[Saved entries]

⁂

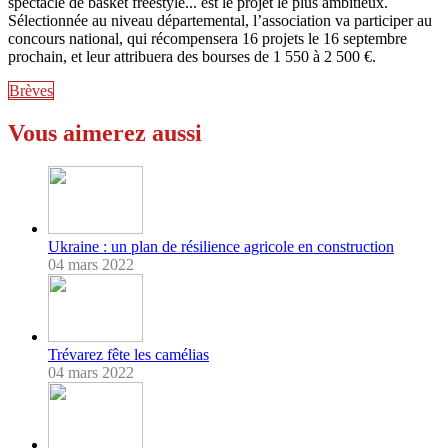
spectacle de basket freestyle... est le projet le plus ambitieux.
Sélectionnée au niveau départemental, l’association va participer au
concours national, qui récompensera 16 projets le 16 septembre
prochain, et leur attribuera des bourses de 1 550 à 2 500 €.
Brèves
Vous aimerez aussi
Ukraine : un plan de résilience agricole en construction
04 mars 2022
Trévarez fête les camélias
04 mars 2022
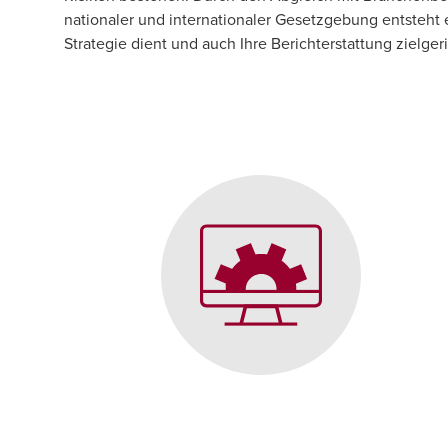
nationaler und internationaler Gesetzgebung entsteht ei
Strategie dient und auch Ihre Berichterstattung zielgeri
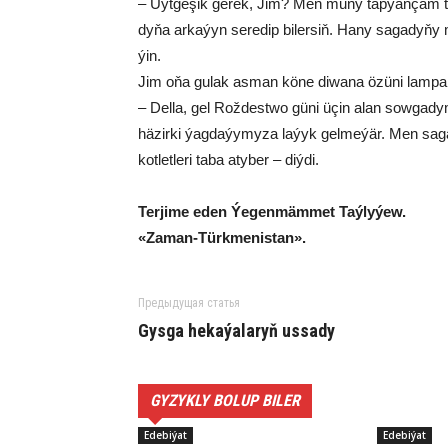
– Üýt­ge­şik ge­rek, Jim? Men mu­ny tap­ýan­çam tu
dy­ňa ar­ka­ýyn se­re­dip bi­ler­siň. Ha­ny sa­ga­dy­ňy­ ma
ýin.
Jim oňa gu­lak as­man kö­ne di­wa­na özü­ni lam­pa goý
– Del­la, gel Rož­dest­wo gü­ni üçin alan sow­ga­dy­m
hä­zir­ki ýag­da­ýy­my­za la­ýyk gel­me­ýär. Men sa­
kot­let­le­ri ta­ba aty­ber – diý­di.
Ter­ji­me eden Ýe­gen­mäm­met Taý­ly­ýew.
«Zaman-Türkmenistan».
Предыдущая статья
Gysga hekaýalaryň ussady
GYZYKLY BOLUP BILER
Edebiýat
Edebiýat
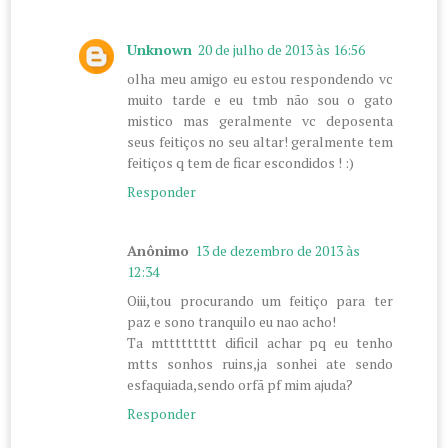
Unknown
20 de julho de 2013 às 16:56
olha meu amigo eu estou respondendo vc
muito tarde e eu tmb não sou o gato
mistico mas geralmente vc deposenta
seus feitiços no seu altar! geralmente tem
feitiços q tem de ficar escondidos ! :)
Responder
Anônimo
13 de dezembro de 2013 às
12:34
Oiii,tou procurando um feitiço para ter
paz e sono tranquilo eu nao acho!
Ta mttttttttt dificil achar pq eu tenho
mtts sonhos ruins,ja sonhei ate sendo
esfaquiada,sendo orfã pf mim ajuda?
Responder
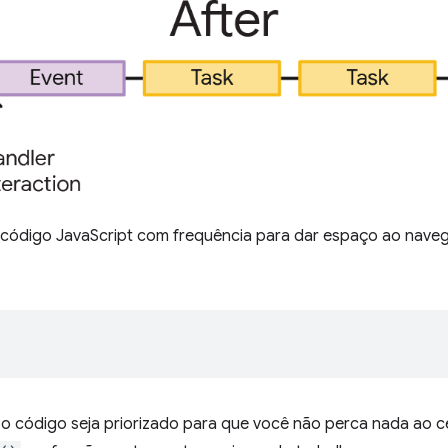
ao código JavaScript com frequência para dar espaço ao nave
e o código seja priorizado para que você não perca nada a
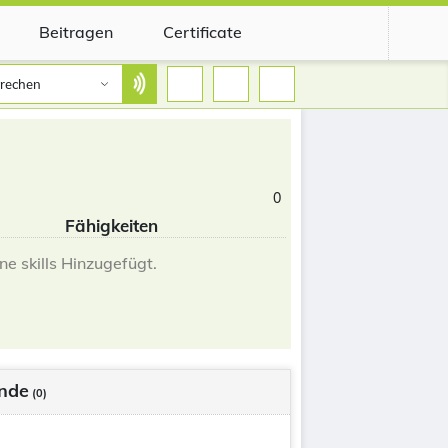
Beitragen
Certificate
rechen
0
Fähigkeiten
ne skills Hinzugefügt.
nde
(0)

⁂

Problem to solve:
The reply should hold the entries above from the line with "concours national, qui" to the line with "Jim oňa gu­lak", duplicated exactly, pictures excluded.

Finished task:
concours national, qui récompensera 16 projets le 16 septembre
prochain, et leur attribuera des bourses de 1 550 à 2 500 €.
Brèves
Vous aimerez aussi
Ukraine : un plan de résilience agricole en construction
04 mars 2022
Trévarez fête les camélias
04 mars 2022
nationaler und internationaler Gesetzgebung entsteht ei
Strategie dient und auch Ihre Berichterstattung zielgeri
– Üýt­ge­şik ge­rek, Jim? Men mu­ny tap­ýan­çam tu
dy­ňa ar­ka­ýyn se­re­dip bi­ler­siň. Ha­ny sa­ga­dy­ňy­ ma
ýin.
Jim oňa gu­lak as­man kö­ne di­wa­na özü­ni lam­pa goý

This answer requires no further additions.